A medida, que entrou em vigor em 1º de janeiro, estabelece isenção total para contribuintes com rendimentos brutos de até R$ 5 mil mensais. Segundo estimativas do Ministério da Fazenda, a alteração beneficia cerca de 16 milhões de brasileiros.
A nova estrutura tributária prevê que trabalhadores com carteira assinada, servidores públicos, aposentados e pensionistas com renda mensal dentro do novo limite não tenham mais a retenção do imposto na fonte.
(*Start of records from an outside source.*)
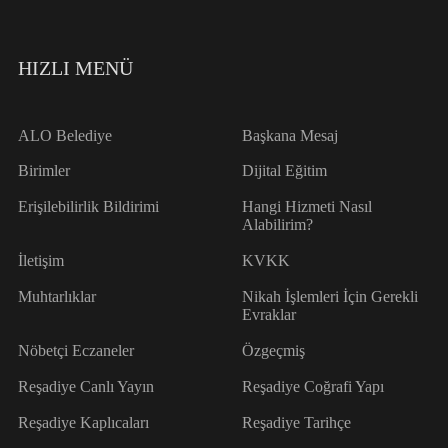
HIZLI MENÜ
ALO Belediye
Başkana Mesaj
Birimler
Dijital Eğitim
Erişilebilirlik Bildirimi
Hangi Hizmeti Nasıl
Alabilirim?
İletişim
KVKK
Muhtarlıklar
Nikah İşlemleri İçin Gerekli
Evraklar
Nöbetçi Eczaneler
Özgeçmiş
Reşadiye Canlı Yayın
Reşadiye Coğrafi Yapı
Reşadiye Kaplıcaları
Reşadiye Tarihçe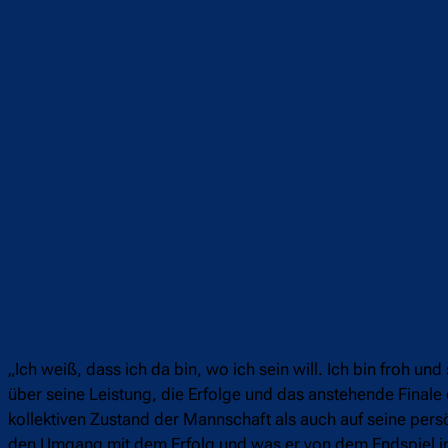
Teilen
F
„Ich weiß, dass ich da bin, wo ich sein will. Ich bin froh un
über seine Leistung, die Erfolge und das anstehende Finale
kollektiven Zustand der Mannschaft als auch auf seine pe
den Umgang mit dem Erfolg und was er von dem Endspiel im 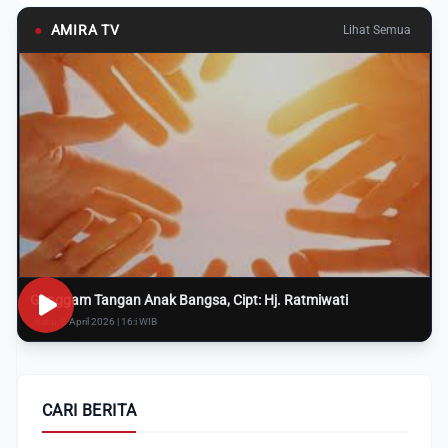
●
AMIRA TV
Lihat Semua
Genggam Tangan Anak Bangsa, Cipt: Hj. Ratmiwati
Rabu, 8 April 2026 | 16:i WIB
CARI BERITA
Para aqueles que recebem entre R$ 5.001 e R$ 7.350, a norma estabelece uma redução gradual e progressiva da carga tributária.
Os rendimentos acima de R$ 7.350 permanecem sujeitos à tabela anterior, com alíquotas que alcançam 27,5%.
A operacionalização da mudança é automática nos sistemas de folha de pagamento, integrando o cálculo do redutor adicional ao desconto simplificado. A regra também abrange o pagamento do décimo terceiro salário.
A renúncia fiscal decorrente da ampliação da isenção é estimada em R$ 25,4 bilhões. Para equilibrar as contas públicas, o governo instituiu o Imposto de Renda da Pessoa Física Mínimo (IRPFM), voltado aos contribuintes com rendimentos elevados.
A nova taxação incide sobre quem possui renda anual superior a R$ 600 mil (equivalente a mais de R$ 50 mil mensais). Para este grupo, é aplicada uma alíquota mínima efetiva de 10% sobre o total de rendimentos, o que inclui salários, lucros, dividendos e aplicações financeiras que anteriormente poderiam ser isentas.
Apesar da mudança no contracheque mensal, a Receita Federal esclarece que o reflexo na Declaração de Ajuste Anual ocorrerá de forma defasada. A declaração a ser entregue em 2026 ainda seguirá as regras do ano-calendário de 2025. Os efeitos da nova tabela atualizada só serão consolidados na declaração de 2027.